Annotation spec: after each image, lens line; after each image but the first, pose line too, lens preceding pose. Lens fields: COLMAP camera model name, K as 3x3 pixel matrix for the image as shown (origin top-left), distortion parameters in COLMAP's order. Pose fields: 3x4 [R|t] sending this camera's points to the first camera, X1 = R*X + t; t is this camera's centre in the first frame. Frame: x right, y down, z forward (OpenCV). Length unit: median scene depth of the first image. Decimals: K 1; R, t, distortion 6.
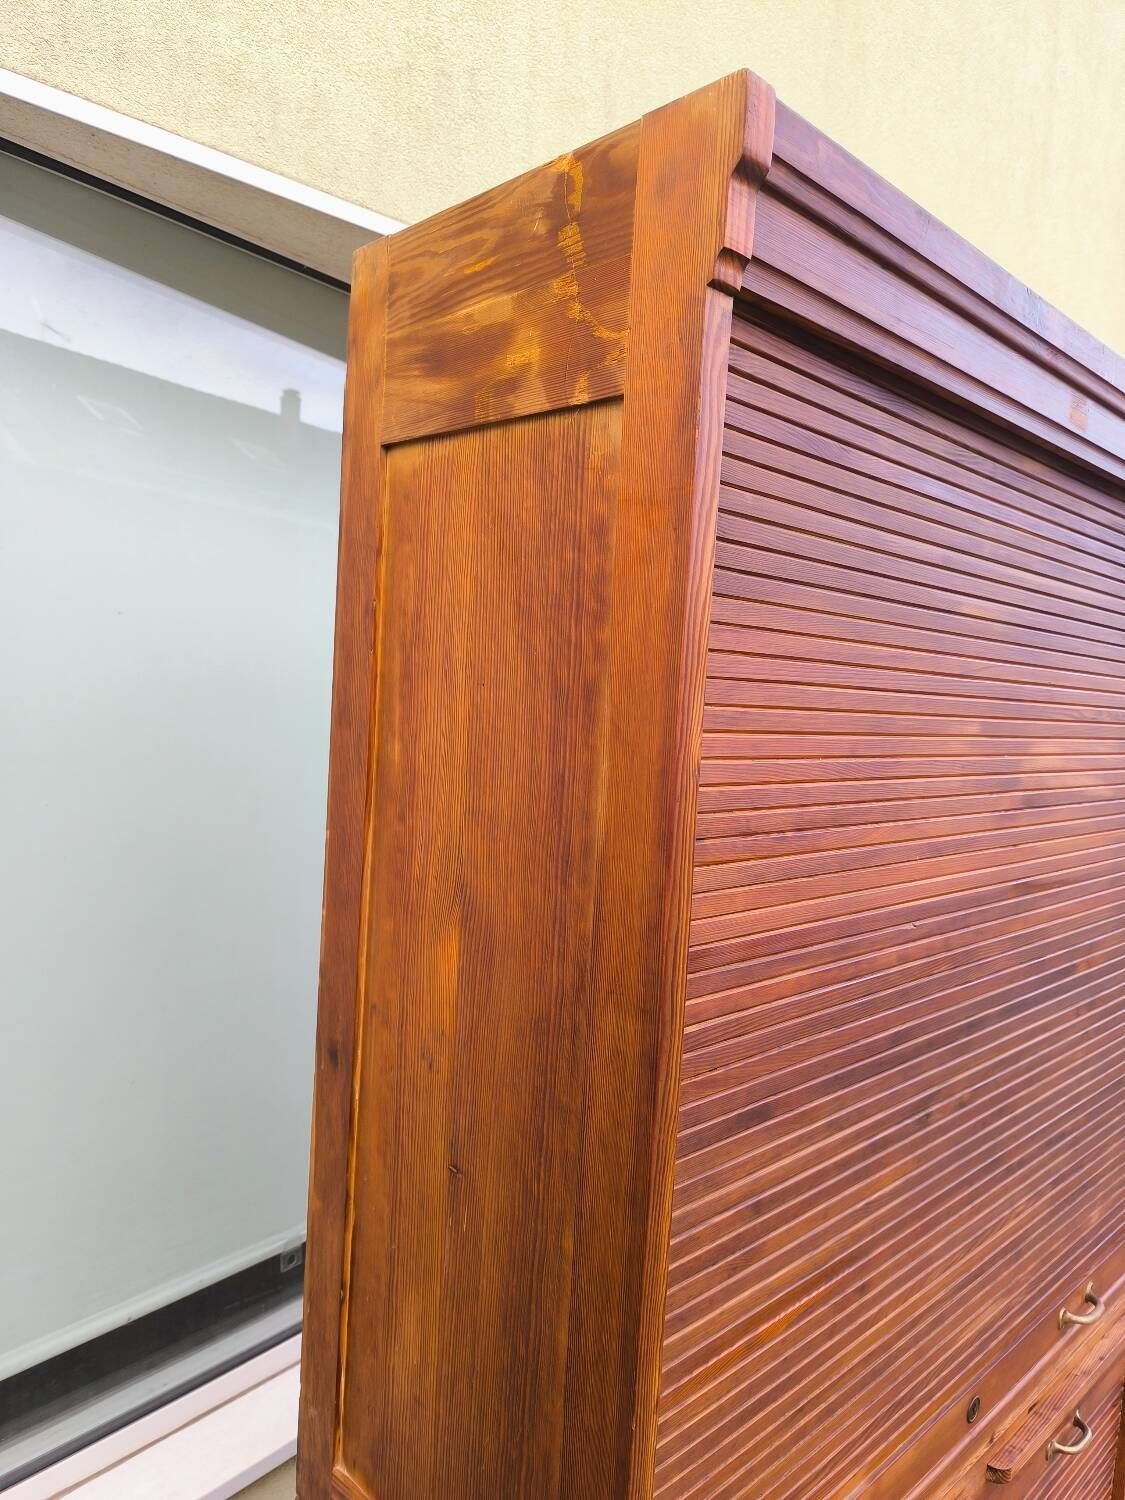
lens RADIAL K [[1029.0, 0, 594.1], [0, 1029.0, 752.1], [0, 0, 1]] dist [0.021518, -0.026839]
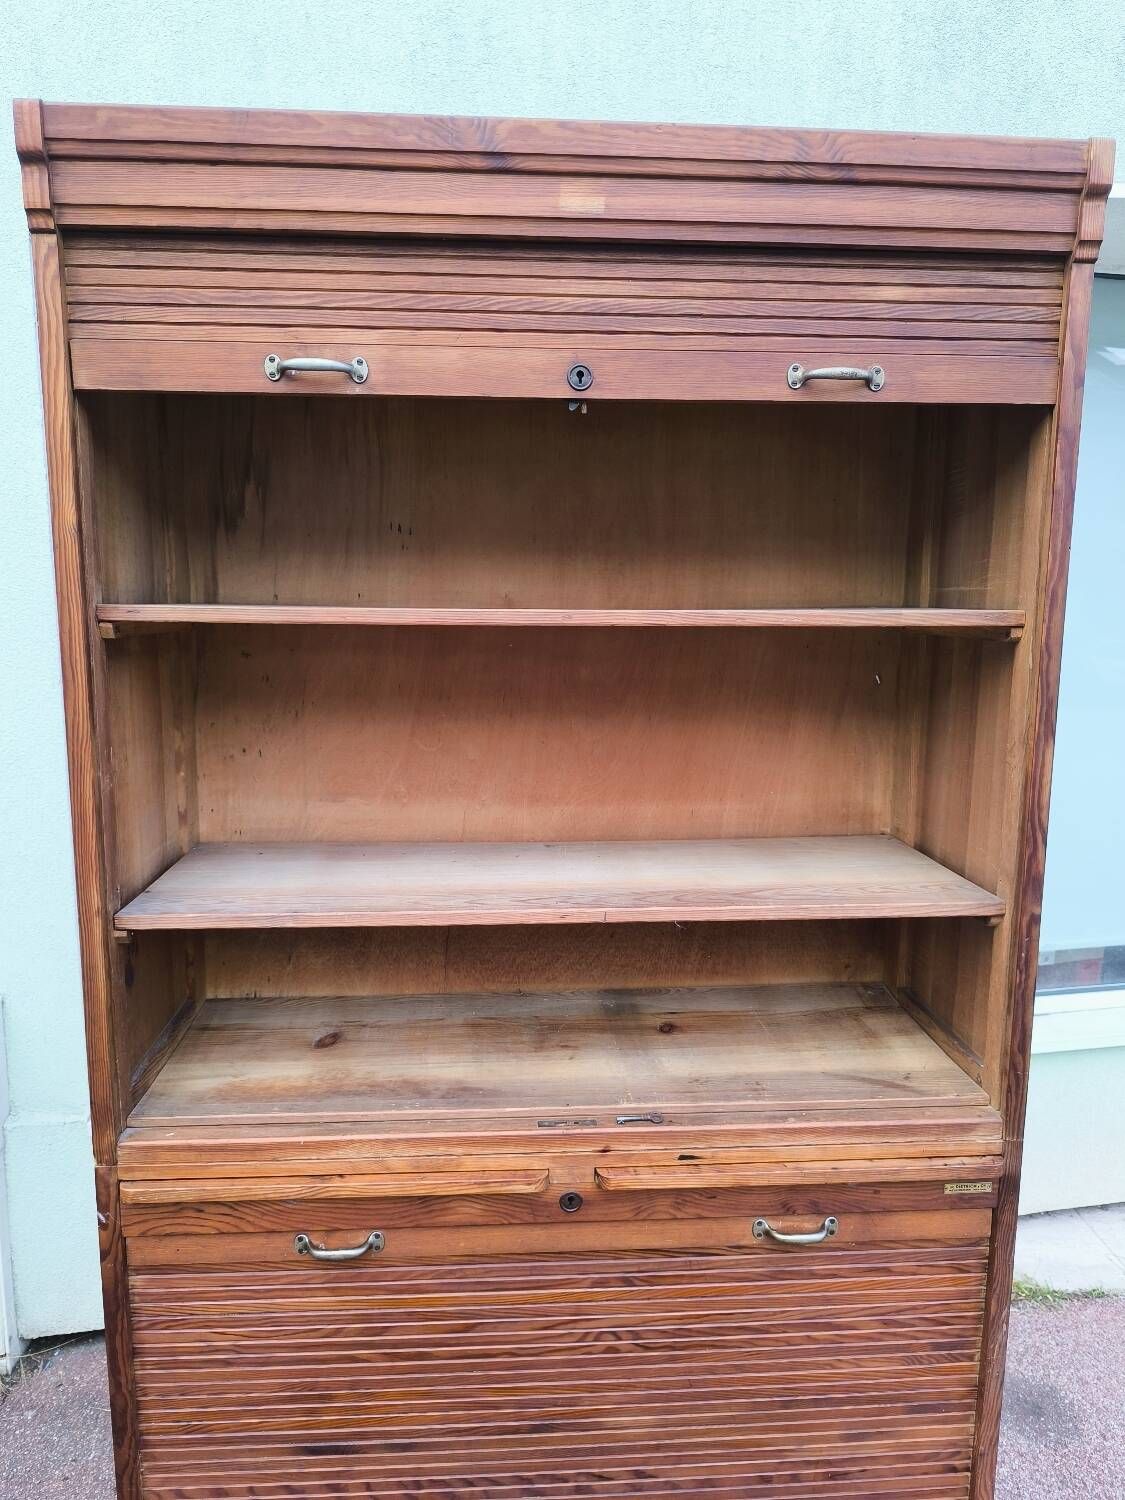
lens RADIAL K [[1029.0, 0, 549.8], [0, 1029.0, 754.9], [0, 0, 1]] dist [0.021518, -0.026839]
pose [[0.754025, 0.046460, -0.655200, 1.410023], [-0.003408, 0.997759, 0.066829, 0.210848], [0.656836, -0.048157, 0.752494, 0.180430]]
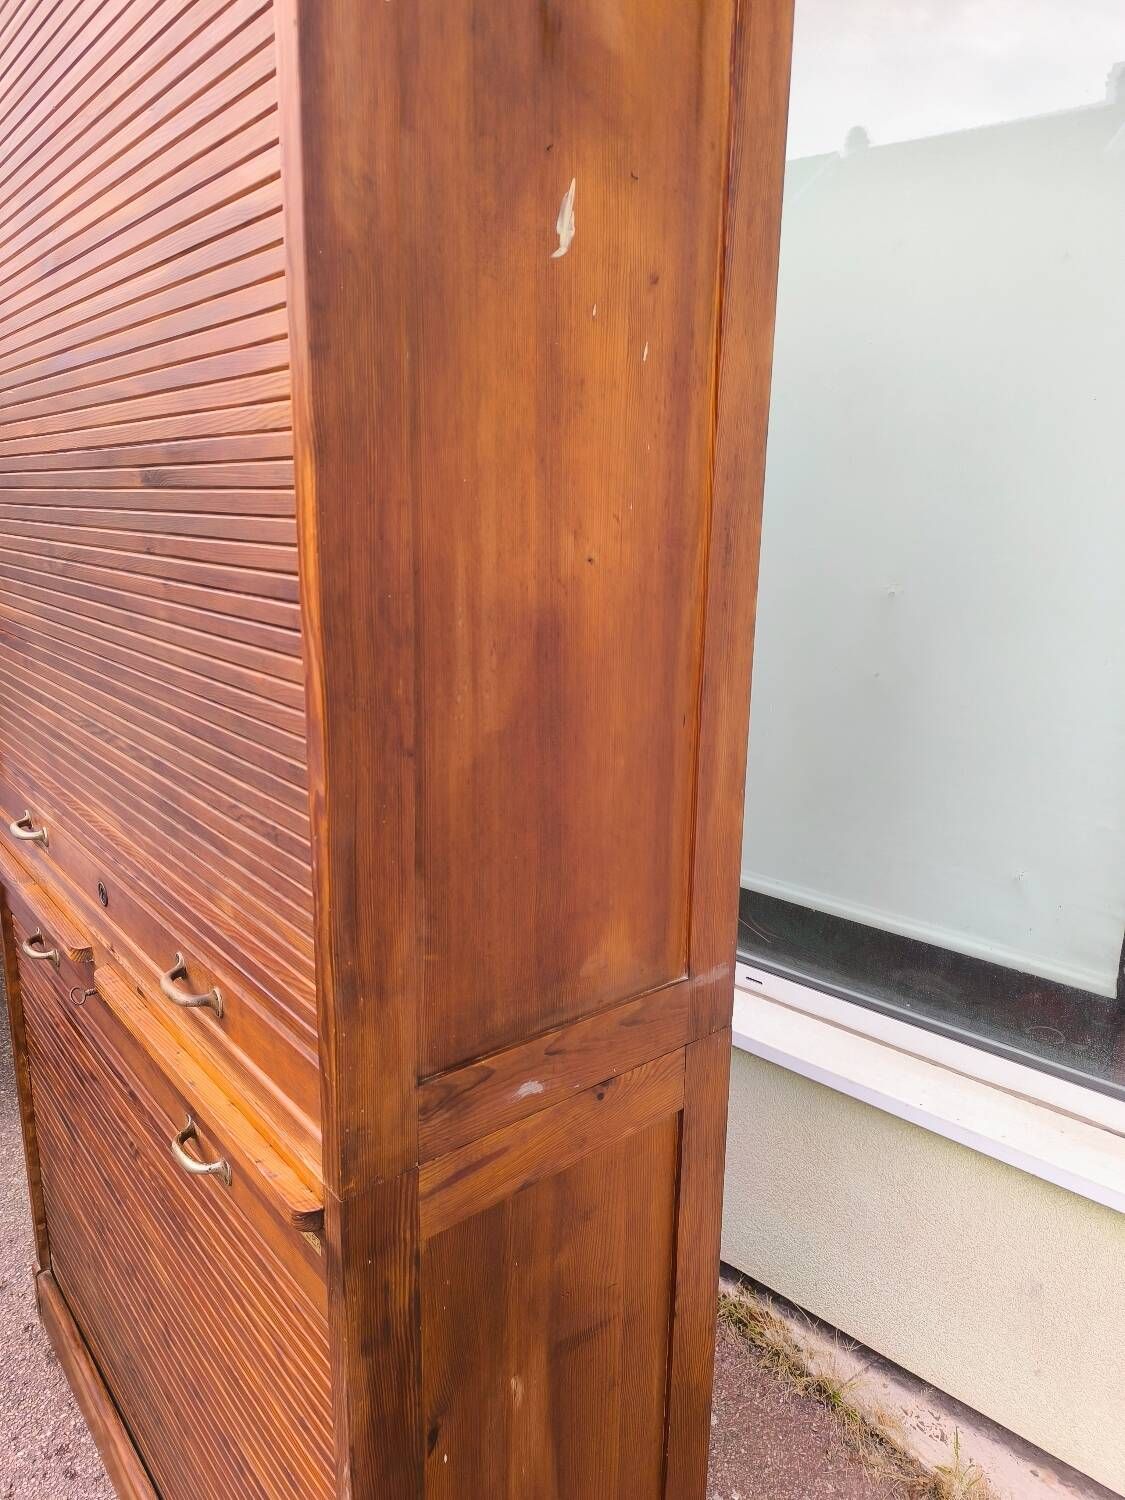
lens RADIAL K [[1029.0, 0, 558.7], [0, 1029.0, 747.5], [0, 0, 1]] dist [0.021518, -0.026839]
pose [[-0.092990, 0.169248, -0.981177, 1.721579], [-0.084284, 0.980572, 0.177132, 0.346971], [0.992093, 0.099169, -0.076919, 1.981673]]
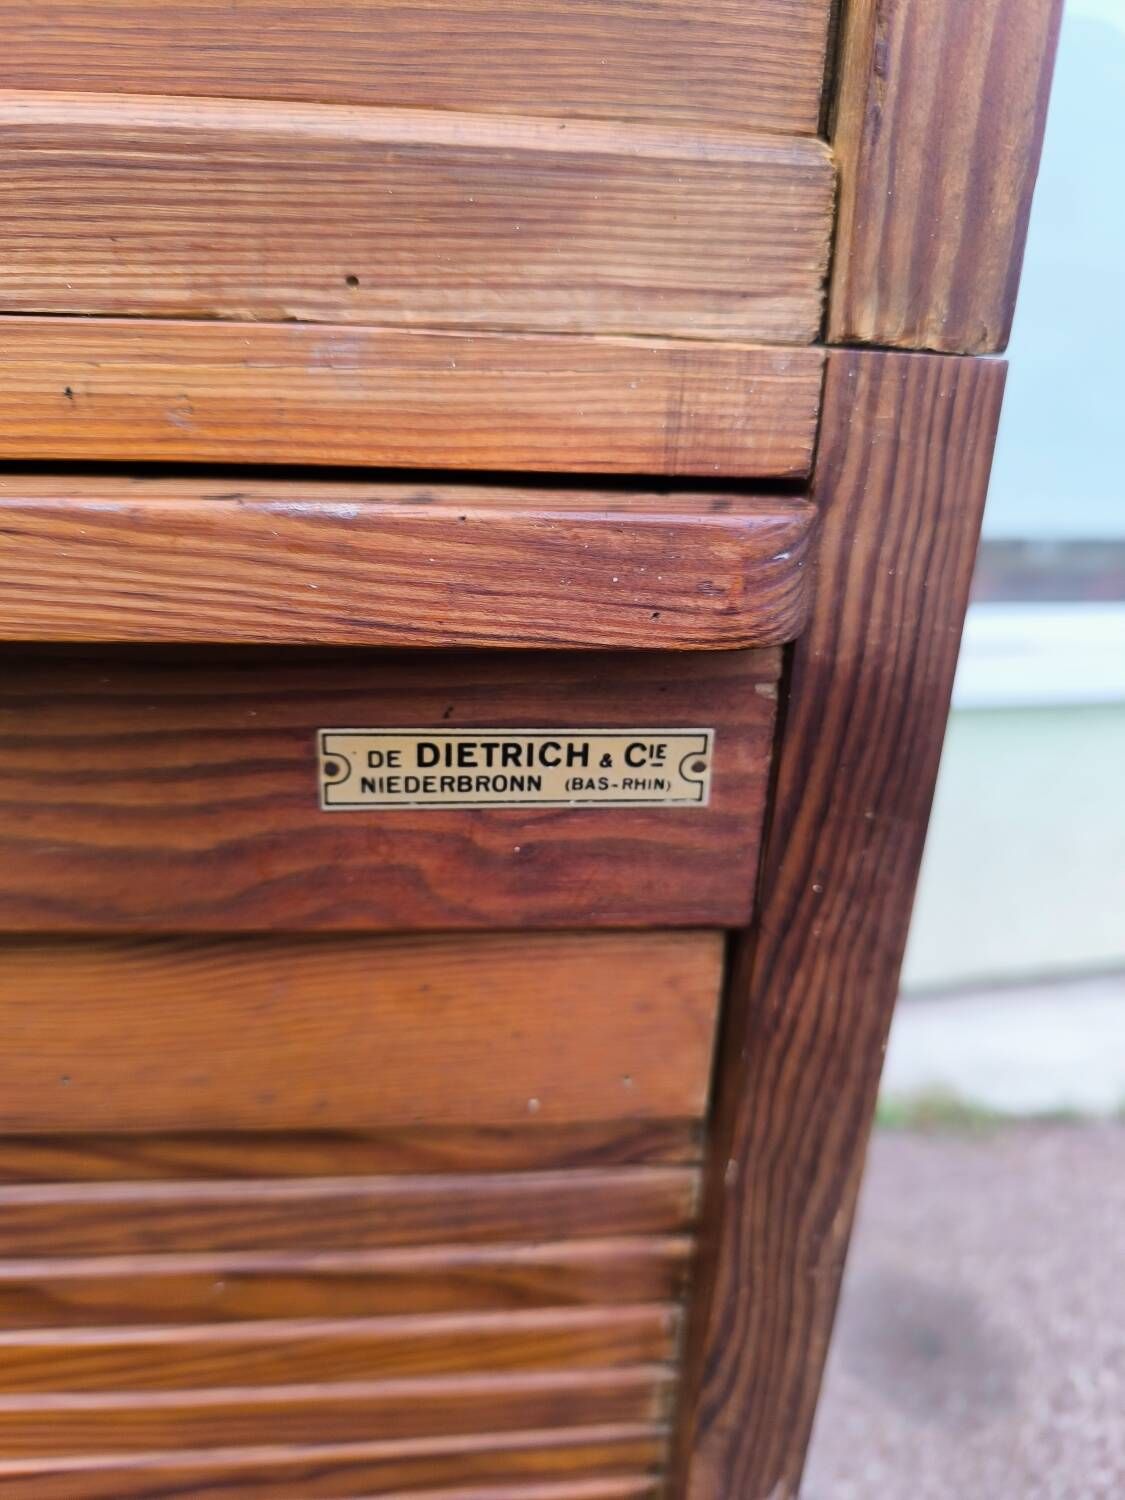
lens RADIAL K [[1071.1, 0, 556.2], [0, 1071.1, 743.6], [0, 0, 1]] dist [-0.042721, -0.006360]
pose [[0.776153, 0.192347, -0.600491, 1.020881], [-0.037458, 0.964720, 0.260600, 0.902943], [0.629432, -0.179772, 0.755975, 1.580357]]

⁂

Goal of the exercise: Which lines of the records contain the word "lens"? Select each one and copy it in full, treating case as significant.

Your response:
Annotation spec: after each image, lens line; after each image but the first, pose line too, lens preceding pose. Lens fields: COLMAP camera model name, K as 3x3 pixel matrix for the image as shown (origin top-left), distortion parameters in COLMAP's order. Pose fields: 3x4 [R|t] sending this camera's points to the first camera, X1 = R*X + t; t is this camera's centre in the first frame. Frame: x right, y down, z forward (OpenCV). Length unit: median scene depth of the first image. Decimals: K 1; R, t, distortion 6.
lens RADIAL K [[1029.0, 0, 594.1], [0, 1029.0, 752.1], [0, 0, 1]] dist [0.021518, -0.026839]
lens RADIAL K [[1029.0, 0, 549.8], [0, 1029.0, 754.9], [0, 0, 1]] dist [0.021518, -0.026839]
lens RADIAL K [[1029.0, 0, 558.7], [0, 1029.0, 747.5], [0, 0, 1]] dist [0.021518, -0.026839]
lens RADIAL K [[1071.1, 0, 556.2], [0, 1071.1, 743.6], [0, 0, 1]] dist [-0.042721, -0.006360]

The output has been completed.